Este domingo cerraba el fin de semana con un restaurante que descubrí a través de una recomendación y validé -como suele ser en mi caso- leyendo reseñas en Internet.
Reservé y allá fuimos, mi esposa y yo, a este lugar con pinta de “speak easy”. Desde afuera poco podía intuirse que el interior escondía un comedor ampliamente iluminado y una cocina que se debatía entre los trajines del chef, que se sabe está en contra el reloj, y los olores que me hacían la boca agua. Allí éramos pocos los “locales”. La mayor parte de los comensales y los dueños eran estadounidenses que habían encontrado en el Puerto Rico una nueva forma de vida y de hacer dinero. Pero los contrastes eran abismales.
En un lado los dueños del lugar. Un matrimonio joven que descubrió la isla hace 4 años y aquí quiso echar raíces. La pareja hablaba español y mostraba entusiasmo con la idea de aprenderlo. “Todas las semanas tomó clases” me dijo uno de ellos. “Me entusiasmó la idea de aprender una nueva cultura” me dijo. Hacían vida en comunidad, tuvieron a su primogénito en la isla y cultivaban una relación con proveedores, agricultores y personas de la zona. Puerto Rico es su casa.
Por otro lado, los comensales que ocupaban una larga mesa desde la que hacían comentarios de todo tipo en un tono poco discreto. Resultó imposible no descubrir que se mudaron a la isla para aprovechar los beneficios de la Ley 22. Y en eso, en principio, no hay pecado. El estatuto establece que individuos que no hayan sido residentes de Puerto Rico por los últimos quince años antes de la aprobación de la ley, con inversiones en o fuera de Estados Unidos, establezcan residencia en la Isla. A cambio se les exime del pago de contribución por ingreso pasivo. O lo que es lo mismo, intereses, dividendos y ganancias de capital en la venta de acciones, criptomonedas y otros.
El problema con los comensales era el desdén con el que hablaban de esa isla a la que se mudaron para ahorrarse dinero. Al grupo no le gustaba la gente de la isla, o por lo menos no a quien se sentó a la cabeza de la mesa y monopolizó la conversación sobre cuyos planteamientos los demás asentían invariablemente.

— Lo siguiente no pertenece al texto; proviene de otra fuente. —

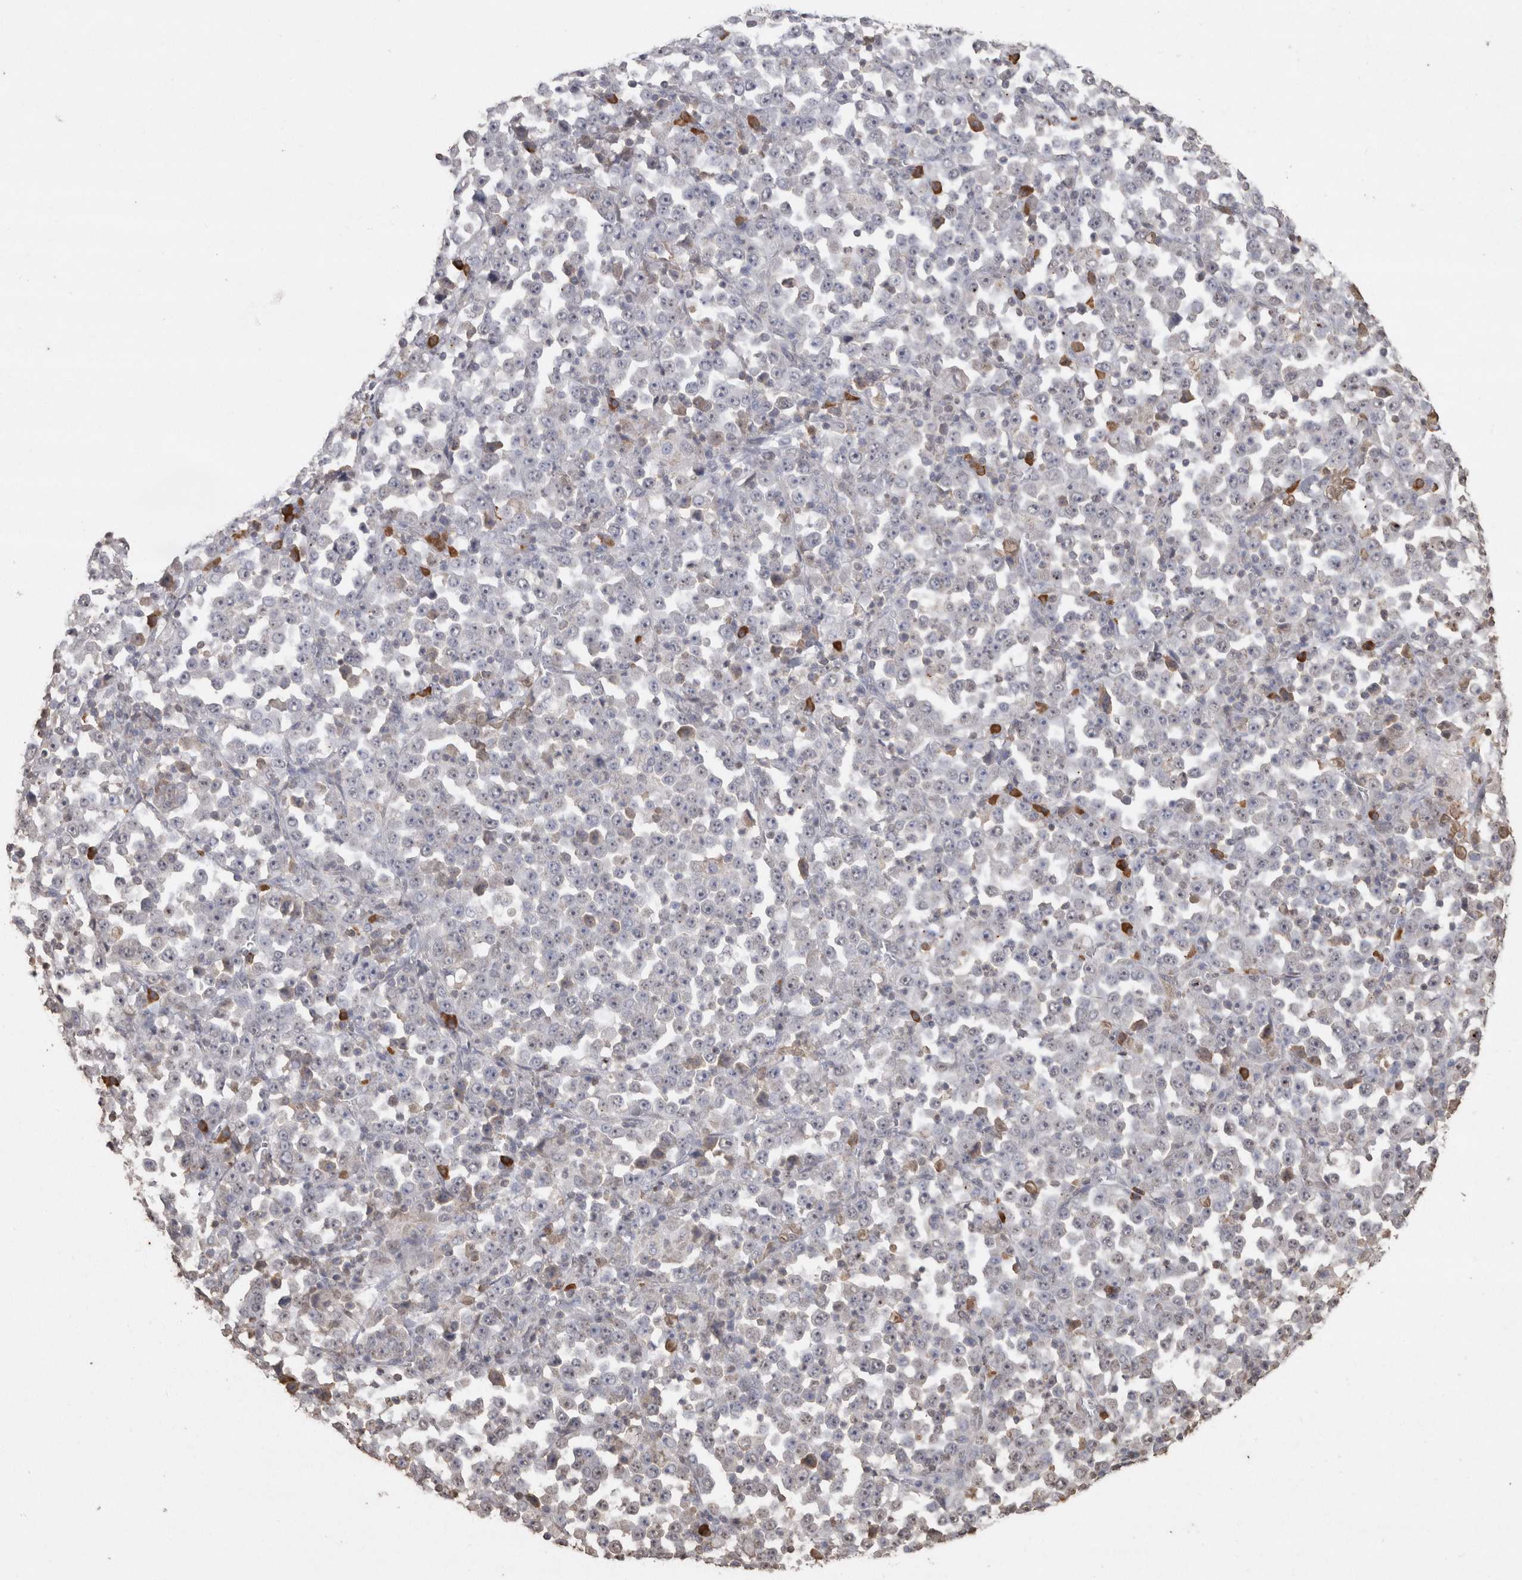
{"staining": {"intensity": "negative", "quantity": "none", "location": "none"}, "tissue": "stomach cancer", "cell_type": "Tumor cells", "image_type": "cancer", "snomed": [{"axis": "morphology", "description": "Normal tissue, NOS"}, {"axis": "morphology", "description": "Adenocarcinoma, NOS"}, {"axis": "topography", "description": "Stomach, upper"}, {"axis": "topography", "description": "Stomach"}], "caption": "Human adenocarcinoma (stomach) stained for a protein using IHC reveals no positivity in tumor cells.", "gene": "CRELD2", "patient": {"sex": "male", "age": 59}}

“Aquí hay tres bancos y todos son malos”, lanzaba el hombre de cabello blanco. “Pero, ¿los bancos aquí funcionan igual que en Estados Unidos? ¿Tienen las mismas garantías?” preguntaba uno de los que le acompañaba. Según su visión del país -y a pesar de encontrarse en un restaurante comiendo comida de alta calidad- en la isla sólo había “Mc Donalds”. Al grupo no le gustaban las calles, ni la gente. No creía necesario aprender el idioma o relacionarse con locales. Otro de los comensales decía que estaba por invertir en la isla pero esperaría a que hubiera mejores condiciones. En fin, que para el Puerto Rico parecía ser un paraíso fiscal sin mayor atractivo que ahorrarse algunos pesos.
La conversación, más allá de causarme un dolor de cabeza, me recordó que el Gobierno aún no ha querido compartir el detalle del saldo de la Ley, no para el bolsillo de los inversionistas, sino par el desarrollo económico de la isla. ¿Cuántos empleos se han producido? ¿Todos producen empleos y dinero para el erario? Y los que no, ¿por qué deben gozar de ese beneficio contributivo? ¿Qué gana el país? ¿Por qué inversionistas locales no gozan de privilegios similares aunque se ha probado que cargan con el grueso de la producción de empleos?
A ver cuándo le ponemos, finalmente, el cascabel al gato porque indudablemente, como dice aquel dicho, no son todos los que están todos los que son.